Кстати, о фантастике: вот уж чего-чего, а этого в современных текстах предостаточно, несмотря на то что сама по себе фантастика все еще считается жанровым гетто. Говорим о так называемом «актуальном» романе, например, об Идиатуллине или Захарове – фантастика тут как тут. Говорим об условных «исторических» текстах, например, о Погодиной-Кузминой или Синицкой – и снова никак не обойтись без слов о фантастичности происходящего. Другой поворот этой темы – утопические и антиутопические мотивы. Еще одного фаворита списка, «Землю» Михаила Елизарова, успели окрестить «романом-предчувствием». В «Отто» Германа Канабеева правит бал «сверхчеловек, рожденный в 2017 году». Про альтернативную Вселенную и «Страшный Суд экстерном» – «Земля случайных чисел» Татьяны Замировской. Свою версию возможного будущего представляет Владислав Городецкий в рассказах сборника «Инверсия Господа Моего». Про постапокалипсис пишет классик ЖЖ Марта Кетро в романе «Чтобы сказать ему» (как пошутил обозреватель Егор Михайлов, этот роман стоило назвать «КЕТРО 2034»).
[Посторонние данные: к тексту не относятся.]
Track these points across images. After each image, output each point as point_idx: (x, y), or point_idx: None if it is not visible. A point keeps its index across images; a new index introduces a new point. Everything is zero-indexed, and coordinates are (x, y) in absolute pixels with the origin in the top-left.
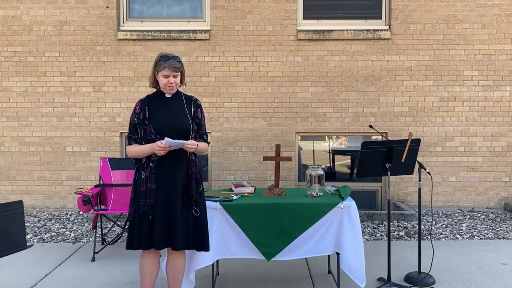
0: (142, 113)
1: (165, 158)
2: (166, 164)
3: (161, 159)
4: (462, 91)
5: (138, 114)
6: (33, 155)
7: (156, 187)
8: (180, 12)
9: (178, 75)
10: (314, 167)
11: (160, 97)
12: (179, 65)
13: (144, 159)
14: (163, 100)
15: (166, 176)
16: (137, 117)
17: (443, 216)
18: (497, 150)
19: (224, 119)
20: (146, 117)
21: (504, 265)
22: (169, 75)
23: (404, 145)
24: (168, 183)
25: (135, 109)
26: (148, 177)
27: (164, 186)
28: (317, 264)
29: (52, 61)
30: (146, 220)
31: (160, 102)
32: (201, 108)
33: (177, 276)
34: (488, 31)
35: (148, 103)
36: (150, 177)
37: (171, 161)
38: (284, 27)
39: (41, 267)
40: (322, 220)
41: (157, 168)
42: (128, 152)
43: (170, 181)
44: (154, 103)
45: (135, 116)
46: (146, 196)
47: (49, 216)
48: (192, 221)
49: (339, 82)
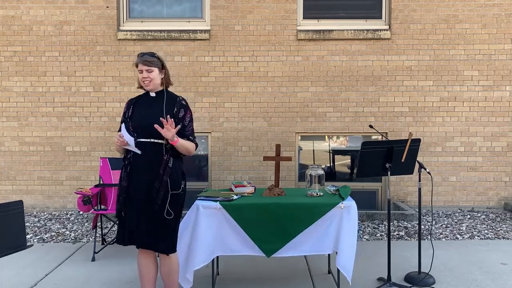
0: (127, 111)
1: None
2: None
3: (134, 157)
4: (462, 91)
5: (124, 113)
6: (33, 155)
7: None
8: (180, 12)
9: (152, 70)
10: (314, 167)
11: (146, 96)
12: (150, 59)
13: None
14: (146, 100)
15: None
16: (123, 115)
17: (443, 216)
18: (497, 150)
19: (224, 119)
20: (129, 115)
21: (504, 265)
22: (142, 69)
23: (404, 145)
24: (138, 181)
25: (124, 108)
26: (123, 176)
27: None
28: (317, 264)
29: (52, 61)
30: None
31: (144, 101)
32: (185, 108)
33: (171, 278)
34: (488, 31)
35: (134, 103)
36: (124, 175)
37: (143, 160)
38: (284, 27)
39: (41, 267)
40: (322, 220)
41: (129, 166)
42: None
43: (139, 180)
44: (139, 102)
45: (123, 114)
46: (120, 194)
47: (49, 216)
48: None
49: (339, 82)
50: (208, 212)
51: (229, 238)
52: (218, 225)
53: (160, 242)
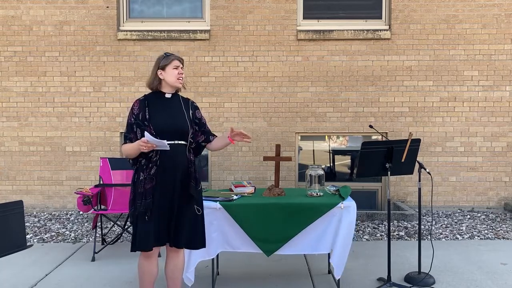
0: (141, 113)
1: (165, 159)
2: (165, 163)
3: (161, 159)
4: (462, 91)
5: (136, 115)
6: (33, 155)
7: (155, 186)
8: (180, 12)
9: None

Вроде бы ничего нового – современность, история, фантастика; нон-фикшен, фикшен; реальные люди, вымышленные герои, сверхчеловек, маленький человек. А куда спешить с новизной, если все равно опоздаем? Вот никто никуда и не торопится, особенно учитывая рациональные причины под названиями «издательский цикл» и «премиальный процесс» (тоже собирающий лучшее спустя примерно год после издания). Зато постепенно заполняются лакуны истории, которые до сих пор литература либо игнорировала, либо покрывала недостаточными объемами.
Возможно, одним из способов преодолеть неумолимо увеличивающийся разрыв между современностью и текстами станет не попытка «успеть все», а альтернативный подход: сесть, посмотреть вслед уходящему пароходу и проанализировать оставленный им на воде след.
Или поднять голову к солнцу. Или – ну а вдруг это работающий способ! – опять посмотреть туда, откуда этот пароход пришел. Один из возможных вариантов в конце весны предложит победитель «Нацбеста».